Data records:
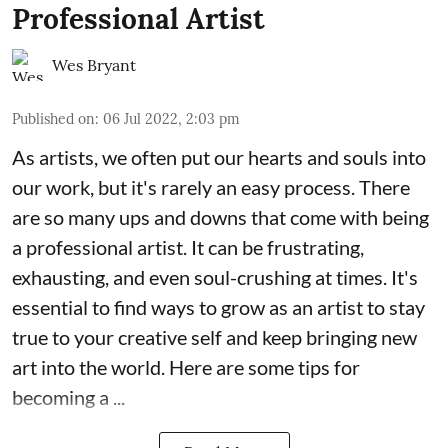
Professional Artist
Wes Bryant
Published on
:
06 Jul 2022, 2:03 pm
As artists, we often put our hearts and souls into
our work, but it's rarely an easy process. There
are so many ups and downs that come with being
a professional artist. It can be frustrating,
exhausting, and even soul-crushing at times. It's
essential to find ways to grow as an artist to stay
true to your creative self and keep bringing new
art into the world. Here are some tips for
becoming a ...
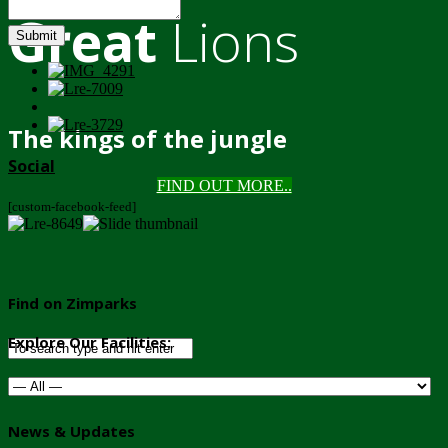
Great
Lions
Submit
The kings of the jungle
Social
FIND OUT MORE..
[custom-facebook-feed]
Find on Zimparks
Explore Our Facilities:
News & Updates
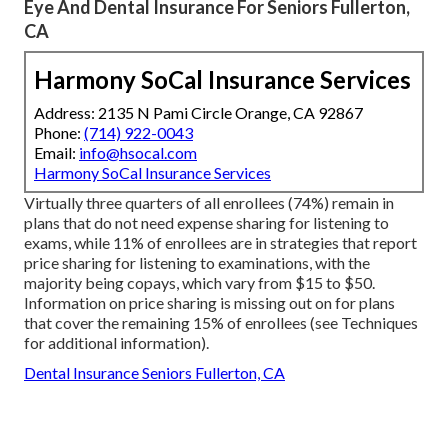
Eye And Dental Insurance For Seniors Fullerton,
CA
Harmony SoCal Insurance Services
Address: 2135 N Pami Circle Orange, CA 92867
Phone:
(714) 922-0043
Email:
info@hsocal.com
Harmony SoCal Insurance Services
Virtually three quarters of all enrollees (74%) remain in
plans that do not need expense sharing for listening to
exams, while 11% of enrollees are in strategies that report
price sharing for listening to examinations, with the
majority being copays, which vary from $15 to $50.
Information on price sharing is missing out on for plans
that cover the remaining 15% of enrollees (see Techniques
for additional information).
Dental Insurance Seniors Fullerton, CA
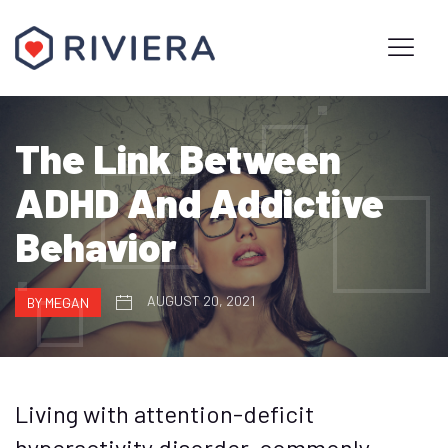
The Link Between
ADHD And Addictive
Behavior
AUGUST 20, 2021
BY MEGAN
Living with attention-deficit
hyperactivity disorder, commonly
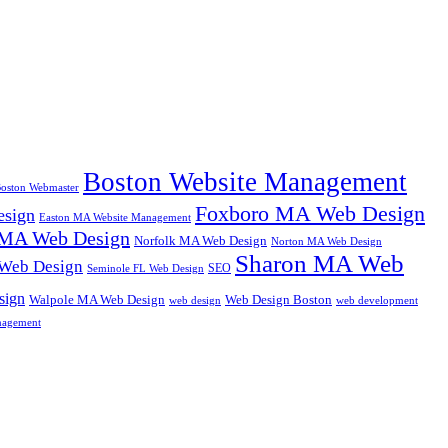
Boston Website Management
oston Webmaster
Foxboro MA Web Design
sign
Easton MA Website Management
MA Web Design
Norfolk MA Web Design
Norton MA Web Design
Sharon MA Web
 Web Design
SEO
Seminole FL Web Design
sign
Walpole MA Web Design
Web Design Boston
web design
web development
nagement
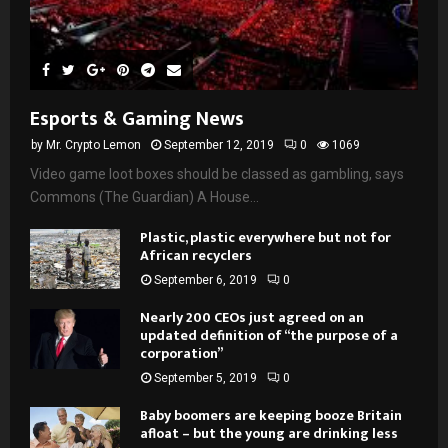
Esports & Gaming News
by
Mr. Crypto Lemon
September 12, 2019
0
1069
Video game loot boxes should be classed as gambling, says
Commons (The Guardian) A House...
Plastic, plastic everywhere but not for
African recyclers
September 6, 2019
0
Nearly 200 CEOs just agreed on an
updated definition of “the purpose of a
corporation”
September 5, 2019
0
Baby boomers are keeping booze Britain
afloat – but the young are drinking less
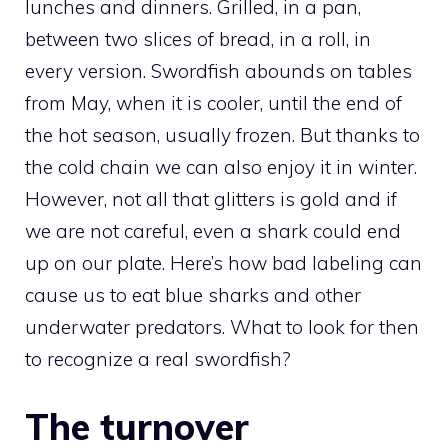
lunches and dinners. Grilled, in a pan,
between two slices of bread, in a roll, in
every version. Swordfish abounds on tables
from May, when it is cooler, until the end of
the hot season, usually frozen. But thanks to
the cold chain we can also enjoy it in winter.
However, not all that glitters is gold and if
we are not careful, even a shark could end
up on our plate. Here’s how bad labeling can
cause us to eat blue sharks and other
underwater predators. What to look for then
to recognize a real swordfish?
The turnover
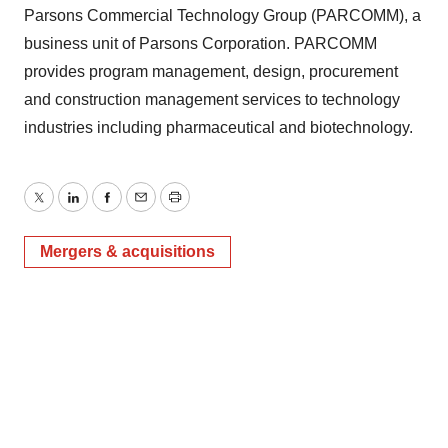
Parsons Commercial Technology Group (PARCOMM), a
business unit of Parsons Corporation. PARCOMM
provides program management, design, procurement
and construction management services to technology
industries including pharmaceutical and biotechnology.
Twitter
LinkedIn
Facebook
Email
Print
Mergers & acquisitions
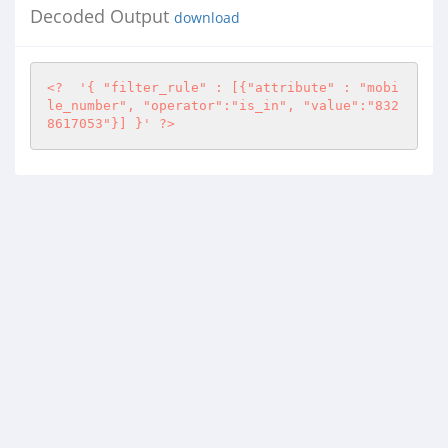
Decoded Output
download
<?
'{ "filter_rule" : [{"attribute" : "mobi
le_number", "operator":"is_in", "value":"832
8617053"}] }'
?>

Work to complete ▸ Write out nothing but the lines from the start of the data through the line with "oston Webmaster". Leave out the pictures.

Task solution ▸
Professional Artist
Wes Bryant
Published on
:
06 Jul 2022, 2:03 pm
As artists, we often put our hearts and souls into
our work, but it's rarely an easy process. There
are so many ups and downs that come with being
a professional artist. It can be frustrating,
exhausting, and even soul-crushing at times. It's
essential to find ways to grow as an artist to stay
true to your creative self and keep bringing new
art into the world. Here are some tips for
becoming a ...
Great
Lions
Submit
The kings of the jungle
Social
FIND OUT MORE..
[custom-facebook-feed]
Find on Zimparks
Explore Our Facilities:
News & Updates
Eye And Dental Insurance For Seniors Fullerton,
CA
Harmony SoCal Insurance Services
Address: 2135 N Pami Circle Orange, CA 92867
Phone:
(714) 922-0043
Email:
info@hsocal.com
Harmony SoCal Insurance Services
Virtually three quarters of all enrollees (74%) remain in
plans that do not need expense sharing for listening to
exams, while 11% of enrollees are in strategies that report
price sharing for listening to examinations, with the
majority being copays, which vary from $15 to $50.
Information on price sharing is missing out on for plans
that cover the remaining 15% of enrollees (see Techniques
for additional information).
Dental Insurance Seniors Fullerton, CA
The Link Between
ADHD And Addictive
Behavior
AUGUST 20, 2021
BY MEGAN
Living with attention-deficit
hyperactivity disorder, commonly
Boston Website Management
oston Webmaster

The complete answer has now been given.